Task instructions:
Write out these lines word for word, from the first line of the items through the line containing "R$ 404 Condo. + IPTU".

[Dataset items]
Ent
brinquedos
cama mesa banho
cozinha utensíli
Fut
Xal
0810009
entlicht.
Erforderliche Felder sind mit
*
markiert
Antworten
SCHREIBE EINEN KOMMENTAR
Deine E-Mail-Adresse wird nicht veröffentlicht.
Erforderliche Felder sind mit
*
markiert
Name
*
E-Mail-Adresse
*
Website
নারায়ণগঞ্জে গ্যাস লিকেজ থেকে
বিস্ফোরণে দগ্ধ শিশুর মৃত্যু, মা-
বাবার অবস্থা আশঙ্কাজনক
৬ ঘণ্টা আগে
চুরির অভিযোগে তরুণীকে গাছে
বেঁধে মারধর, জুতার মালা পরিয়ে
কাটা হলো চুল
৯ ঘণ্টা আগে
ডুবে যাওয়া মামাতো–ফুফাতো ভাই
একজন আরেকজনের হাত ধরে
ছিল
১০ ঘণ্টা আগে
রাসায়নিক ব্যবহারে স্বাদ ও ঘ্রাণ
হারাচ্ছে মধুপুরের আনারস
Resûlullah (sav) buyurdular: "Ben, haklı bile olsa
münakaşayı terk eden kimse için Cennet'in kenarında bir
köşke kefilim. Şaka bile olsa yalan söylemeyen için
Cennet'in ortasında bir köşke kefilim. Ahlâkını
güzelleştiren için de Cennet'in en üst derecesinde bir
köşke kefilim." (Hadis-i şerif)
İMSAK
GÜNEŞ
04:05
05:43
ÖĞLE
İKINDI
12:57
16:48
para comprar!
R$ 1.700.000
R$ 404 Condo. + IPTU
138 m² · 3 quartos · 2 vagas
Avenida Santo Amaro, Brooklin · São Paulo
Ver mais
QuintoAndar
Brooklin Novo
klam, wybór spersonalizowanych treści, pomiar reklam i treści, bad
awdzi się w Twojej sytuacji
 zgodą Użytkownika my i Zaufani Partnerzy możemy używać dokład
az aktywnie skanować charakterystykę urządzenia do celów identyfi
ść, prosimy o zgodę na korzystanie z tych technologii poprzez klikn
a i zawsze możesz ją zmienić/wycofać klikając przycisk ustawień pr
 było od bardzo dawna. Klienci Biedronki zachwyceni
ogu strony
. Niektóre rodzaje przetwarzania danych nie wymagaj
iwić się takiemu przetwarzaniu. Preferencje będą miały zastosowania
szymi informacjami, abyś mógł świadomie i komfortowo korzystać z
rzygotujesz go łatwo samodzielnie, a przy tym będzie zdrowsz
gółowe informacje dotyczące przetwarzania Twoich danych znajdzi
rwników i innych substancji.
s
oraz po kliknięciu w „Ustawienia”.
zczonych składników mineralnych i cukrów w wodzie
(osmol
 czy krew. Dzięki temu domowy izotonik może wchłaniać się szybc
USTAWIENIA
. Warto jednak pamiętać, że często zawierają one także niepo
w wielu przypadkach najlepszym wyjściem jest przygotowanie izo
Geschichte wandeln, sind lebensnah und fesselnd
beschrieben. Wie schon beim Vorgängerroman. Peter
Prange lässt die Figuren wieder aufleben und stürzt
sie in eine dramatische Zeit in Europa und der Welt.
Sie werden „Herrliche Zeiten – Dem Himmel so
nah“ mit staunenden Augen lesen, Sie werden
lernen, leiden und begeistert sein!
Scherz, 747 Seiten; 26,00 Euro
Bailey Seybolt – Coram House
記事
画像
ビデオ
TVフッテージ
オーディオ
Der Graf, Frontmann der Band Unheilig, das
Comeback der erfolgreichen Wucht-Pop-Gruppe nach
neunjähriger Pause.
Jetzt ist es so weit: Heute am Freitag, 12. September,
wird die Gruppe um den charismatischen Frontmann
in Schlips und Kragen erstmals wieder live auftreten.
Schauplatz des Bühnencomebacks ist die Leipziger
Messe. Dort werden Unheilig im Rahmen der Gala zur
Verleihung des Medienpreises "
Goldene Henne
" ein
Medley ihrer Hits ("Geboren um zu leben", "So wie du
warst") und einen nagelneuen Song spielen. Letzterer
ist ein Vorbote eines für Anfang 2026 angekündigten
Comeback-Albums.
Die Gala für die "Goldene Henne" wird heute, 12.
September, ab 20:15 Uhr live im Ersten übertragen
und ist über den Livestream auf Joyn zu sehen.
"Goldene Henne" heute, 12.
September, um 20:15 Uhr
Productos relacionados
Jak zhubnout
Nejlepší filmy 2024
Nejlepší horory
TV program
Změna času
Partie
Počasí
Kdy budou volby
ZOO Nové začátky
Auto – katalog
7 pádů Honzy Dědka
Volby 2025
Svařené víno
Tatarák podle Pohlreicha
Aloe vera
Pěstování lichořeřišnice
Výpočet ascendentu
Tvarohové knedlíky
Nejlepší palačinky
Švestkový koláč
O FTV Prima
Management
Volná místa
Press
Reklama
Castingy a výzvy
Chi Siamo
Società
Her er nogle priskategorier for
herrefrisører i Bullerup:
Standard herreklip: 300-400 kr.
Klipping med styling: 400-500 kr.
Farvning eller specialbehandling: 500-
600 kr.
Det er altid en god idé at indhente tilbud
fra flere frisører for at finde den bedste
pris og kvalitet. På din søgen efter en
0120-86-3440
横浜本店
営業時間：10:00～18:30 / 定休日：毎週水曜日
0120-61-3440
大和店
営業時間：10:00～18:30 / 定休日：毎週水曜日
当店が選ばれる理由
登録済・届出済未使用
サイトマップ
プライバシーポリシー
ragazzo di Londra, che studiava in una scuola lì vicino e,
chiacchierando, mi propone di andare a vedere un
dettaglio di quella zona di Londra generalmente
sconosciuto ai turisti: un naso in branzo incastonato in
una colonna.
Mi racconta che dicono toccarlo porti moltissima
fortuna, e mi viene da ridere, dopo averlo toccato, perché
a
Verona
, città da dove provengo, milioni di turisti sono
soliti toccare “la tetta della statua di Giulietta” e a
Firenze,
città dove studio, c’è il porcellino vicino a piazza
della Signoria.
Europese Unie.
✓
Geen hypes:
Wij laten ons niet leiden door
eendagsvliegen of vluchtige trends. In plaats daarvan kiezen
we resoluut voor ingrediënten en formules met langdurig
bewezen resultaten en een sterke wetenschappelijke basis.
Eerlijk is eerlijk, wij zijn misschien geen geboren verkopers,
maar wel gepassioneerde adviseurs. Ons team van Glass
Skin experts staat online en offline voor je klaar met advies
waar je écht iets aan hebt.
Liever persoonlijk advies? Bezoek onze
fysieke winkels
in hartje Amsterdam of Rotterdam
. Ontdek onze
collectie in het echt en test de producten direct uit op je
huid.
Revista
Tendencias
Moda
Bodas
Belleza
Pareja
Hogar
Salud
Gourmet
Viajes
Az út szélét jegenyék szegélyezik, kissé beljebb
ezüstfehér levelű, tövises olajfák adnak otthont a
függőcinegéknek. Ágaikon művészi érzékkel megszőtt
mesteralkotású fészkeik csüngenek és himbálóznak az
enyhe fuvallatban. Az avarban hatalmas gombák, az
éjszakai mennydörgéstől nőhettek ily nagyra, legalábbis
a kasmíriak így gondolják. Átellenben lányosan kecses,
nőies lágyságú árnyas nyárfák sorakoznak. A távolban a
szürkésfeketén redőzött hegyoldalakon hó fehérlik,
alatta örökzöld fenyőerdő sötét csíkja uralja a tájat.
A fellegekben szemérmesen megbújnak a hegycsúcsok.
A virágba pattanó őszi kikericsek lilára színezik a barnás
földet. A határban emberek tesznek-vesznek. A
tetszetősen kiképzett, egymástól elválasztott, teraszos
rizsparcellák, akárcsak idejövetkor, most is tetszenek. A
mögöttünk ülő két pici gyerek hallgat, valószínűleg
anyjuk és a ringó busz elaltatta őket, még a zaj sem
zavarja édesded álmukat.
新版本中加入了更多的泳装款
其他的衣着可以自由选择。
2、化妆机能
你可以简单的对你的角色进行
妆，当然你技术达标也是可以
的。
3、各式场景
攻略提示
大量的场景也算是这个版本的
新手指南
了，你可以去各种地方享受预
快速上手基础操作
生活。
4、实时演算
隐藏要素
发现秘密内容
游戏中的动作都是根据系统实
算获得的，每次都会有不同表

Reply to the task:
Ent
brinquedos
cama mesa banho
cozinha utensíli
Fut
Xal
0810009
entlicht.
Erforderliche Felder sind mit
*
markiert
Antworten
SCHREIBE EINEN KOMMENTAR
Deine E-Mail-Adresse wird nicht veröffentlicht.
Erforderliche Felder sind mit
*
markiert
Name
*
E-Mail-Adresse
*
Website
নারায়ণগঞ্জে গ্যাস লিকেজ থেকে
বিস্ফোরণে দগ্ধ শিশুর মৃত্যু, মা-
বাবার অবস্থা আশঙ্কাজনক
৬ ঘণ্টা আগে
চুরির অভিযোগে তরুণীকে গাছে
বেঁধে মারধর, জুতার মালা পরিয়ে
কাটা হলো চুল
৯ ঘণ্টা আগে
ডুবে যাওয়া মামাতো–ফুফাতো ভাই
একজন আরেকজনের হাত ধরে
ছিল
১০ ঘণ্টা আগে
রাসায়নিক ব্যবহারে স্বাদ ও ঘ্রাণ
হারাচ্ছে মধুপুরের আনারস
Resûlullah (sav) buyurdular: "Ben, haklı bile olsa
münakaşayı terk eden kimse için Cennet'in kenarında bir
köşke kefilim. Şaka bile olsa yalan söylemeyen için
Cennet'in ortasında bir köşke kefilim. Ahlâkını
güzelleştiren için de Cennet'in en üst derecesinde bir
köşke kefilim." (Hadis-i şerif)
İMSAK
GÜNEŞ
04:05
05:43
ÖĞLE
İKINDI
12:57
16:48
para comprar!
R$ 1.700.000
R$ 404 Condo. + IPTU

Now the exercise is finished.